### Задание 1
Перепишите строки в виде нумерованного списка: начните со строки, содержащей «The Total Docs.», и завершите последней строкой включительно. Пустые строки и изображения в ответ не включайте.

### Текст упражнения
▼

«Искусство – не изображение, а преображение жизни» [Терц 1992, 1: 587]. Творение, как акт одновременно божественный и волшебный, наделяет слово магической силой, которую утратила советская литература, как и Гоголь в последние свои годы. Все, что осталось как слабый отблеск этой силы, говоря словами Проферансова из «Любимова», суть «старомодные метафоры». Метафоры выдают свое происхождение в метаморфозах, используя свою магическую игривую силу для превращения одних вещей в другие, чтобы показать обратимость всего на свете и снова доказать свое родство с чудесами и смешным [Терц 1975a: 127–129]. Но они устарели в государстве, которое считает реализм высшей (и единственной) формой искусства и которое способно признавать только одномерное, буквальное значение слова. Неспособность (или нежелание) советской системы принимать какое-либо иное значение слов, кроме чисто буквального, – вот основа ее разногласий с Синявским и фундаментальной проблемы общения, которая постоянно возникала в дебатах между Синявским и его обвинителями на процессе. Он не мог не столкнуться с той же самой неудачей в попытке наладить общение, вместо этого вызвав яростную реакцию некоторых читателей «Прогулок с Пушкиным». Но в волшебной сказке метафоры так же важны, как и нити, которые связывают ее в единое целое и ведут к развязке. Метафоры – это важнейший элемент произведений Синявского, слово-образ, который не только предлагает (а не диктует), но и утверждает взаимосвязь всех вещей, как писал Синявский о поэзии Пастернака [Синявский 1965: 17].
Возрожденная способность Синявского восхищаться миром усиливает его осознание взаимосвязи вещей и постоянной универсальной задачи искусства – выявления этих связей. Когда он читает, то каждый новый предмет, пусть и удивительный сам по себе, он рассматривает не обособленно, а во взаимодействии со всем прочим. Очарованное этими возможностями, воображение Синявского цветет пышным цветом, преображая случайные объекты чтения в стройную схему, в которой культура – не нечто отрывочное и сегментированное по времени или месту, как в советской системе с ее избирательной памятью культурного наследия, но органичное и чудесное целое[134].

▲

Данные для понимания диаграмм
▼

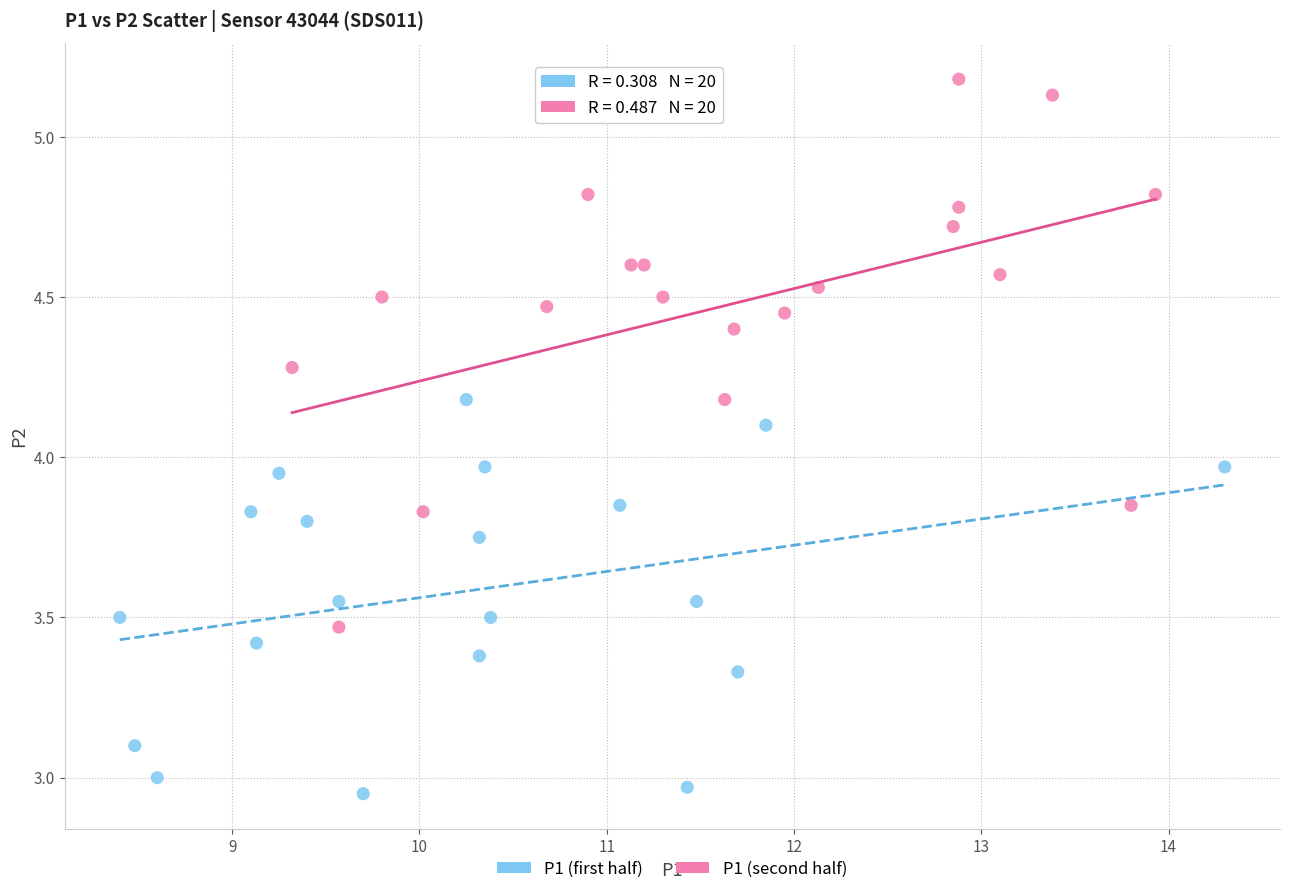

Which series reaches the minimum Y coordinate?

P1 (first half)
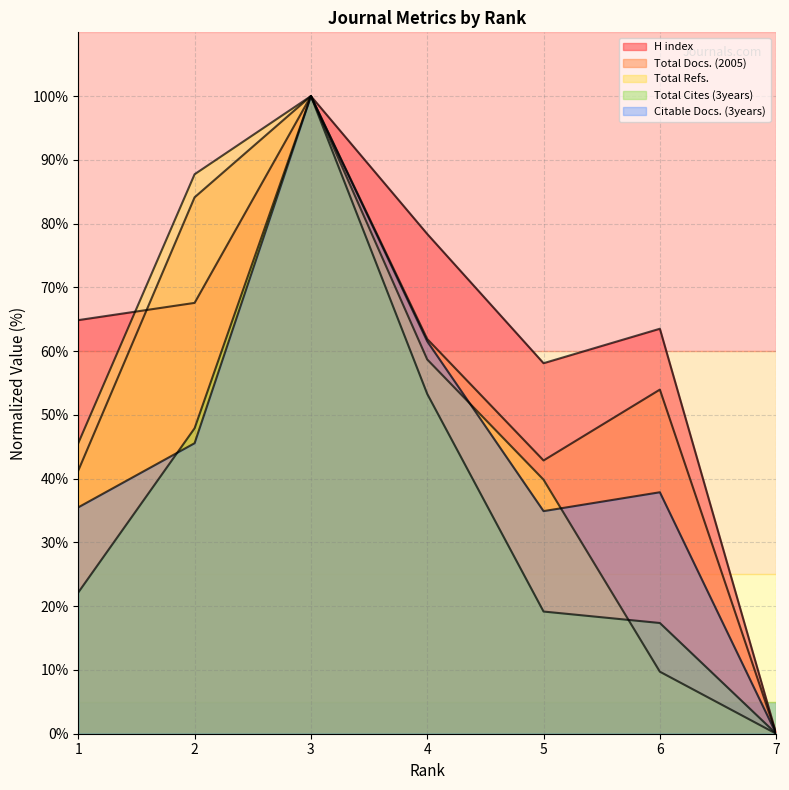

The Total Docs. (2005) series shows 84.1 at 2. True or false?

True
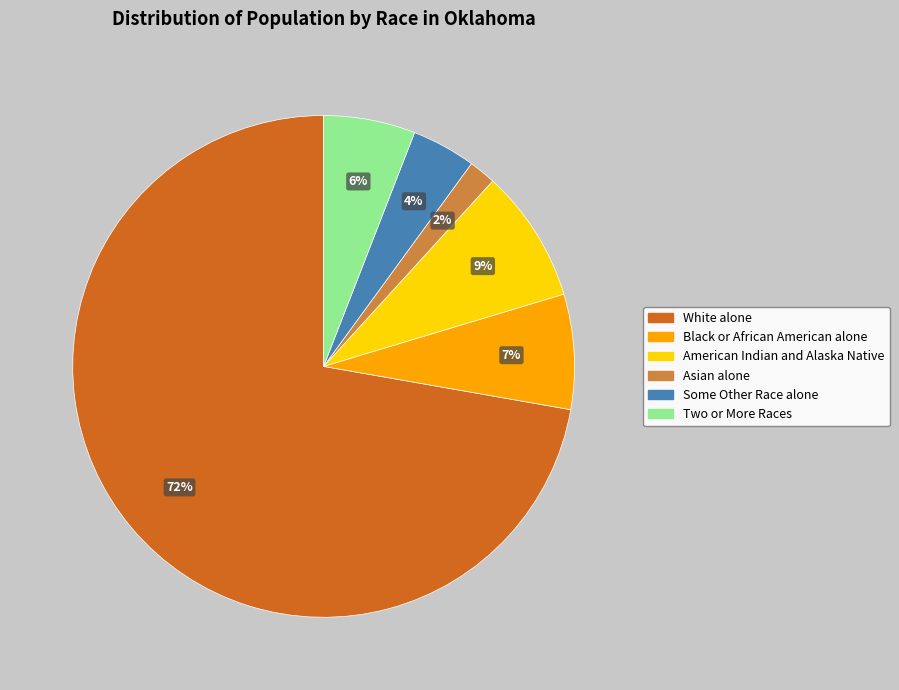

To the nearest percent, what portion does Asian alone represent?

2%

▲

### Задание 2
Какой формой искусства, согласно тексту о Синявском, государство считает реализм?

### Результат задания 1
1. The Total Docs. (2005) series shows 84.1 at 2. True or false?
2. True
3. To the nearest percent, what portion does Asian alone represent?
4. 2%

### Результат задания 2
Высшей (и единственной) формой искусства.